Fixed effects Selection in high dimensional Linear Mixed Models

TL;DR

This paper introduces a fast, L1-penalized variable selection method for high-dimensional linear mixed models, capable of handling more parameters than observations, and demonstrating superior performance over existing methods.

Contribution

It proposes a novel multicycle ECM algorithm for fixed effects selection in high-dimensional linear mixed models, extending existing theoretical results and improving computational efficiency.

Findings

The method outperforms lmmLasso in both p<n and p>n scenarios.

The algorithm is faster due to avoiding matrix inversion.

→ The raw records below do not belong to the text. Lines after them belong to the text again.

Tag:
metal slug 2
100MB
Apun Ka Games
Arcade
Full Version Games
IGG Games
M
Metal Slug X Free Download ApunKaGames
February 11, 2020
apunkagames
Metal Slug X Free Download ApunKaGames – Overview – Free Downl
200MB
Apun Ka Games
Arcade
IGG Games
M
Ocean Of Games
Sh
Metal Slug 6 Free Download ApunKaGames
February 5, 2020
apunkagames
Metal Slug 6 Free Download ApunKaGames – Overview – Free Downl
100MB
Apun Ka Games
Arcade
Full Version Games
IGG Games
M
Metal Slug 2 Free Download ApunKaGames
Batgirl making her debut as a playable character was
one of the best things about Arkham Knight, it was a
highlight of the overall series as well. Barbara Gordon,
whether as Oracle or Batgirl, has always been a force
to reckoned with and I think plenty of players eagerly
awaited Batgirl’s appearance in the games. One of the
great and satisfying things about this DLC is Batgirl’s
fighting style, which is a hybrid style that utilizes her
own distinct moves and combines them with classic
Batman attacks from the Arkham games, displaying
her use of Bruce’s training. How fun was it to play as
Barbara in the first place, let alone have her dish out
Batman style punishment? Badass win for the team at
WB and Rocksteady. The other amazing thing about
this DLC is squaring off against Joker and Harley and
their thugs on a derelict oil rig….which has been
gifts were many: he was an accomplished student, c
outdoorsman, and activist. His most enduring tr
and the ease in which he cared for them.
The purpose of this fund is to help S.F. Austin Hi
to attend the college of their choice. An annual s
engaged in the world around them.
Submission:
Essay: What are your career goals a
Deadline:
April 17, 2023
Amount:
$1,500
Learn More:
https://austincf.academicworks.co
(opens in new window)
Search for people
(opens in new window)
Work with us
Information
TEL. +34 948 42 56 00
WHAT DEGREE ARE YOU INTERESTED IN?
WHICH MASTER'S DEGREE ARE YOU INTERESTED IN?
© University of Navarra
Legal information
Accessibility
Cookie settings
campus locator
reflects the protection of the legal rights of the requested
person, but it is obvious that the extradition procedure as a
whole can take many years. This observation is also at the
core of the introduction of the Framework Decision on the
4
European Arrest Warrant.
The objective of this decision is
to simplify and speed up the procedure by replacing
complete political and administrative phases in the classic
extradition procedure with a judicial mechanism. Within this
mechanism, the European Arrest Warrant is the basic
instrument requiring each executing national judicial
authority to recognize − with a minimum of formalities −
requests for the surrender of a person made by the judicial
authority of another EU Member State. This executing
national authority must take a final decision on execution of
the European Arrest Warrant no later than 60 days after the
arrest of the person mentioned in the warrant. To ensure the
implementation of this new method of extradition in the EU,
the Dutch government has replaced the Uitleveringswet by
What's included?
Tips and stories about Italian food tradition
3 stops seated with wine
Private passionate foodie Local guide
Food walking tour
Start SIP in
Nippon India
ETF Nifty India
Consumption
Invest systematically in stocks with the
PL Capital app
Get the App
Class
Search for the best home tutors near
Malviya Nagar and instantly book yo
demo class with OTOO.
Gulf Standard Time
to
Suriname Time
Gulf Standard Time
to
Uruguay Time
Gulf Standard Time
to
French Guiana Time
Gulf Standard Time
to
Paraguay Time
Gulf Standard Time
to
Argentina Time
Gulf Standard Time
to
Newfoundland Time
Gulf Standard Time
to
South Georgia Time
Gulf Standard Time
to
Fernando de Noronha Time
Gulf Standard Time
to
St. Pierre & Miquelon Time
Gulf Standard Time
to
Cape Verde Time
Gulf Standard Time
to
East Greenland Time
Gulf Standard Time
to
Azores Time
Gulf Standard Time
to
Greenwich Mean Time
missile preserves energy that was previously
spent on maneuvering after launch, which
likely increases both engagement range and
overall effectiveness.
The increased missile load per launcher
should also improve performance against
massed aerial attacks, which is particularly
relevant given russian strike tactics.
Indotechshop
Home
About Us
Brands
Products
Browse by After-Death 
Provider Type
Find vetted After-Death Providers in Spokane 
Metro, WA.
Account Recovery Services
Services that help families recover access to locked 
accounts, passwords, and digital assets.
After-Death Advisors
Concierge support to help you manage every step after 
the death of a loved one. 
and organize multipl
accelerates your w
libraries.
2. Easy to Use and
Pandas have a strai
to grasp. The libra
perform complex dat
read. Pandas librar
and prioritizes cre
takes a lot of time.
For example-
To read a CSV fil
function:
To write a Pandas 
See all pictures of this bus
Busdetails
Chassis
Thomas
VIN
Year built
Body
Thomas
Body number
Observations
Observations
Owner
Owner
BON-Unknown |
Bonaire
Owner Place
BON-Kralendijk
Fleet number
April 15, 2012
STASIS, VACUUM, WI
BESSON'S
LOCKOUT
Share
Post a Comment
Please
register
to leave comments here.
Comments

It effectively estimates relevant fixed effects and variances.

Abstract

We consider linear mixed models in which the observations are grouped. A L1-penalization on the fixed effects coefficients of the log-likelihood obtained by considering the random effects as missing values is proposed. A multicycle ECM algorithm is used to solve the optimization problem; it can be combined with any variable selection method developed for linear models. The algorithm allows the number of parameters p to be larger than the total number of observations n; it is faster than the lmmLasso (Schelldorfer,2011) since no n*n matrix has to be inverted. We show that the theoretical results of Schelldorfer (2011) apply for our method when the variances of both the random effects and the residuals are known. The combination of the algorithm with a variable selection method (Rohart 2011) shows good results in estimating the set of relevant fixed effects coefficients as well as estimating the variances; it outperforms the lmmLasso both in the common case (p< n) and in the high-dimensional case (p > n).